Until a slew of Hilary Duff collaborations, director Mark Rosman’s best-known credit was the fun if unexceptional House On Sorority Row, a more blatant slasher that knew its audience and gave them the goods. I imagine Evolver was originally intended for a PG-13 audience before failing the MPAA’s standards and reinserting some of the more violent action to justify the R. I have no evidence to back up such a theory, but it’s one way to explain the bipolar nature of Evolver.

Not that I’m necessarily complaining. The weird inconsistency of Evolver is part of its charm from a nostalgic standpoint. And hey, considering the lack of 1990s killer robot movies, I'll take what I can get.



High Points
Though the script doesn’t have nearly as much as it could have with the concept of a cute WALL-E slowly becoming self-aware, any moment were Evolver gets to freestyle is highly amusing


Low Points
The entire production feels, how do I say, small. It’s obvious that Evolver didn’t have a large budget, but it still seems like the movie wasn’t ever trying to hide that. We have ONE evil robot, ONE human kinda villain, NO boxes of Evolvers-to-be waiting to take over the world, and so on.

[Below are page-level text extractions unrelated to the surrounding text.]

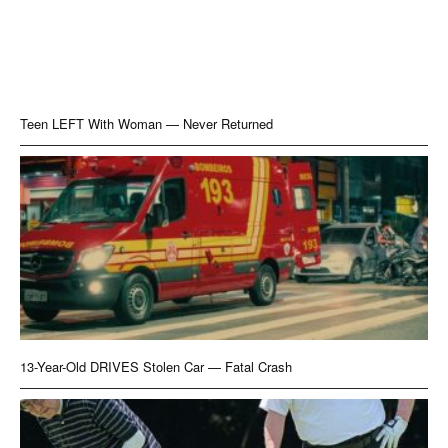
Teen LEFT With Woman — Never Returned
13-Year-Old DRIVES Stolen Car — Fatal Crash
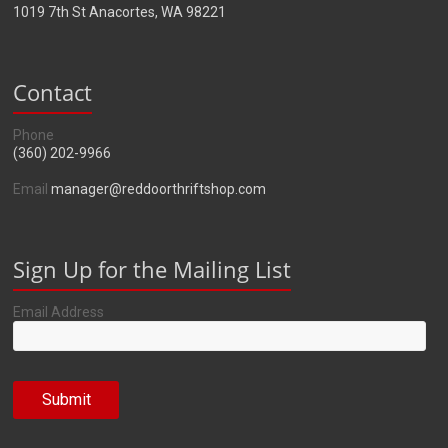
1019 7th St Anacortes, WA 98221
Contact
Phone
(360) 202-9966
Email
manager@reddoorthriftshop.com
Sign Up for the Mailing List
Email Address
Submit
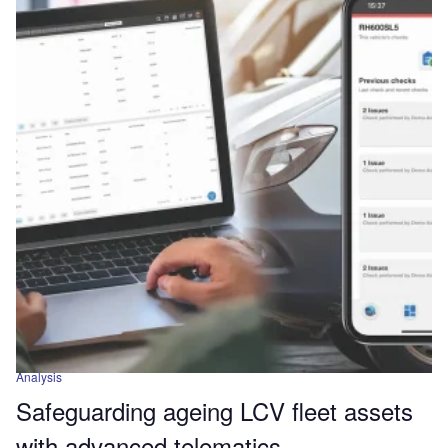
Analysis
Safeguarding ageing LCV fleet assets
with advanced telematics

I’m not asking for SKYNET rallies, but showing us some blueprints or sales records or overseas factory mass labor or SOMETHING to give us some form of scale of what’s at stake other than one dull family

Lessons Learned
Prototype war robots can survive car flipovers that instantly kill seatbelt-wearing humans with nary a scratch



Similarly, doughy teenagers can survive automobiles being dropped on their faces with just a few days of hospital care

Half-shirts were apparently still in for bullies circa 1995

Evolver can’t lose!

Hey! That’s…
The robotic voice of W.H. Macy, better known to most filmgoers as William H.


Token Broken Family Exchange
Mom: Even your dad says-
Bitter Child: Dad’s not around anymore, IS he?
The writing and delivery of this moment was simply too good not to mention

Rent/Bury/Buy
Any genre film fan with a soft spot for unremarkable and highly dated trash will get a mild enjoyment out of Evolver. The movie is rife with weird timely moments to bring you back to the early ‘90s, and the titular villain himself is fun when he gets the chance to be. Worth the energy of a Netflix stream and not much more, unless you just REALLY like robots, Ethan Embry, or W.H. Macy’s sexy robotic vocal chords.